# [Data excerpts]
.....

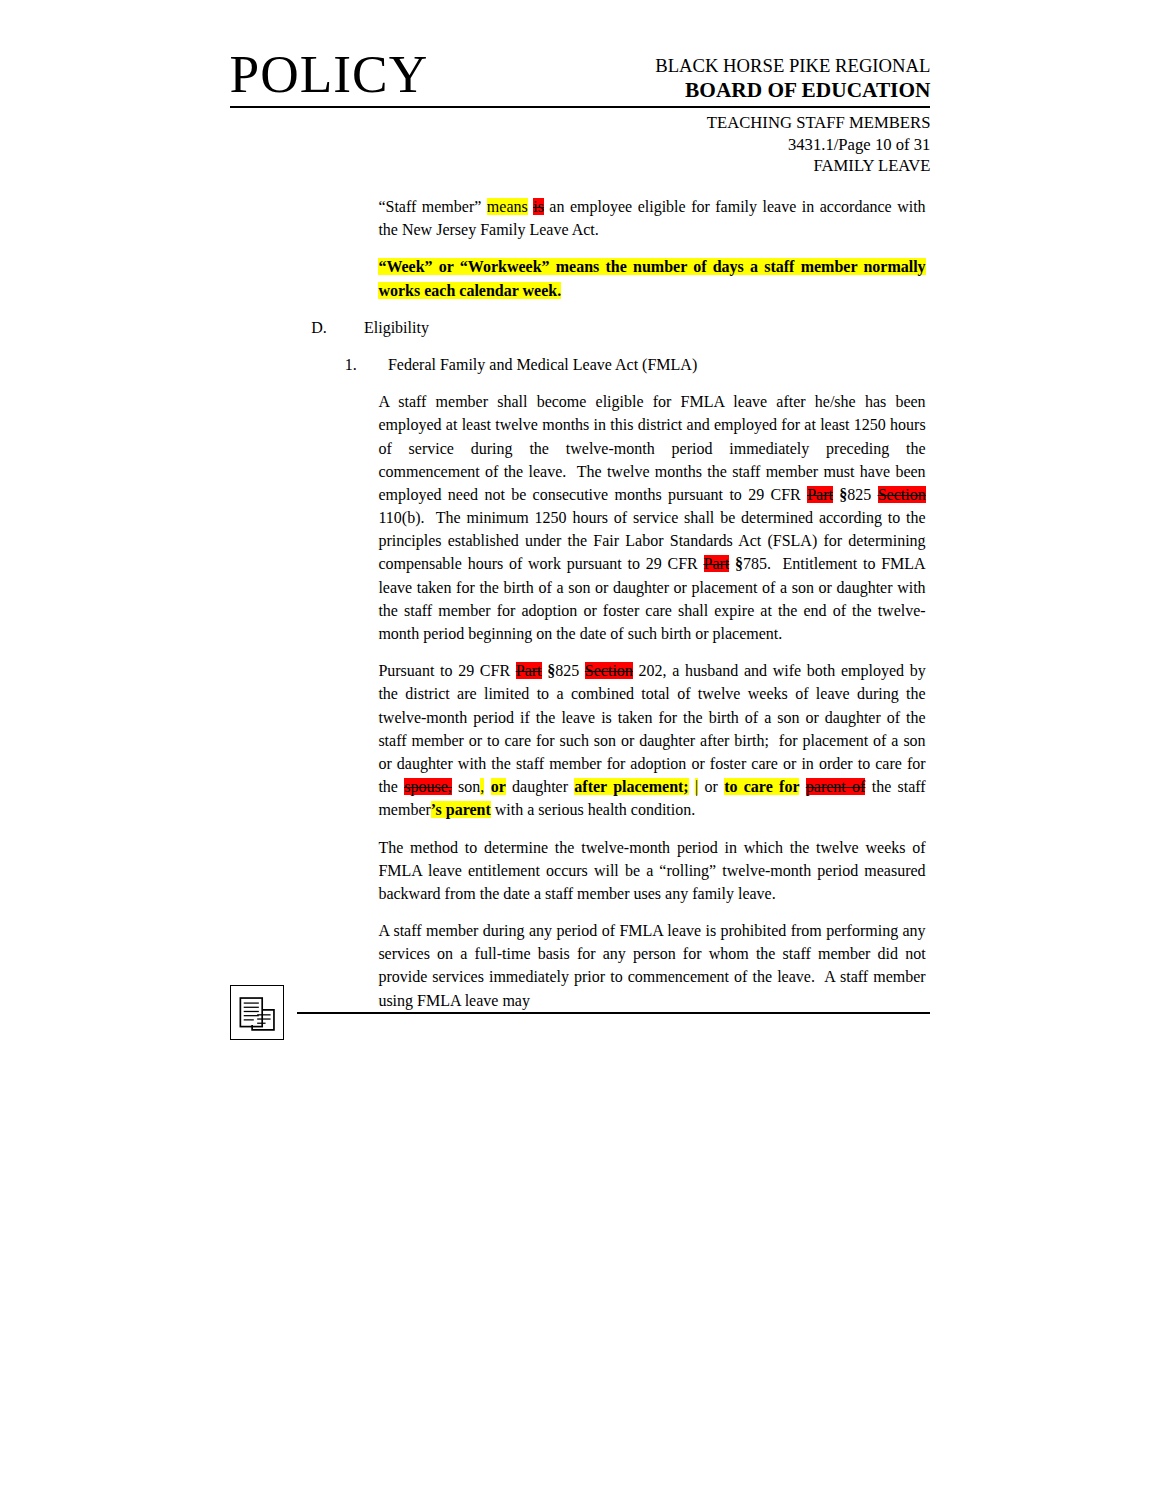POLICY
BLACK HORSE PIKE REGIONAL
BOARD OF EDUCATION
TEACHING STAFF MEMBERS
3431.1/Page 10 of 31
FAMILY LEAVE
“Staff member” means is an employee eligible for family leave in accordance with the New Jersey Family Leave Act.
“Week” or “Workweek” means the number of days a staff member normally works each calendar week.
D. Eligibility
1. Federal Family and Medical Leave Act (FMLA)
A staff member shall become eligible for FMLA leave after he/she has been employed at least twelve months in this district and employed for at least 1250 hours of service during the twelve-month period immediately preceding the commencement of the leave. The twelve months the staff member must have been employed need not be consecutive months pursuant to 29 CFR Part §825 Section 110(b). The minimum 1250 hours of service shall be determined according to the principles established under the Fair Labor Standards Act (FSLA) for determining compensable hours of work pursuant to 29 CFR Part §785. Entitlement to FMLA leave taken for the birth of a son or daughter or placement of a son or daughter with the staff member for adoption or foster care shall expire at the end of the twelve-month period beginning on the date of such birth or placement.
Pursuant to 29 CFR Part §825 Section 202, a husband and wife both employed by the district are limited to a combined total of twelve weeks of leave during the twelve-month period if the leave is taken for the birth of a son or daughter of the staff member or to care for such son or daughter after birth; for placement of a son or daughter with the staff member for adoption or foster care or in order to care for the spouse, son, or daughter after placement; | or to care for parent of the staff member’s parent with a serious health condition.
The method to determine the twelve-month period in which the twelve weeks of FMLA leave entitlement occurs will be a “rolling” twelve-month period measured backward from the date a staff member uses any family leave.
A staff member during any period of FMLA leave is prohibited from performing any services on a full-time basis for any person for whom the staff member did not provide services immediately prior to commencement of the leave. A staff member using FMLA leave may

.....

Only lines belong in the copy: transcribe those from the start of the data through the line that contains "1. Federal Family", and skip the pictures.

# [Exercise response]
POLICY
BLACK HORSE PIKE REGIONAL
BOARD OF EDUCATION
TEACHING STAFF MEMBERS
3431.1/Page 10 of 31
FAMILY LEAVE
“Staff member” means is an employee eligible for family leave in accordance with the New Jersey Family Leave Act.
“Week” or “Workweek” means the number of days a staff member normally works each calendar week.
D. Eligibility
1. Federal Family and Medical Leave Act (FMLA)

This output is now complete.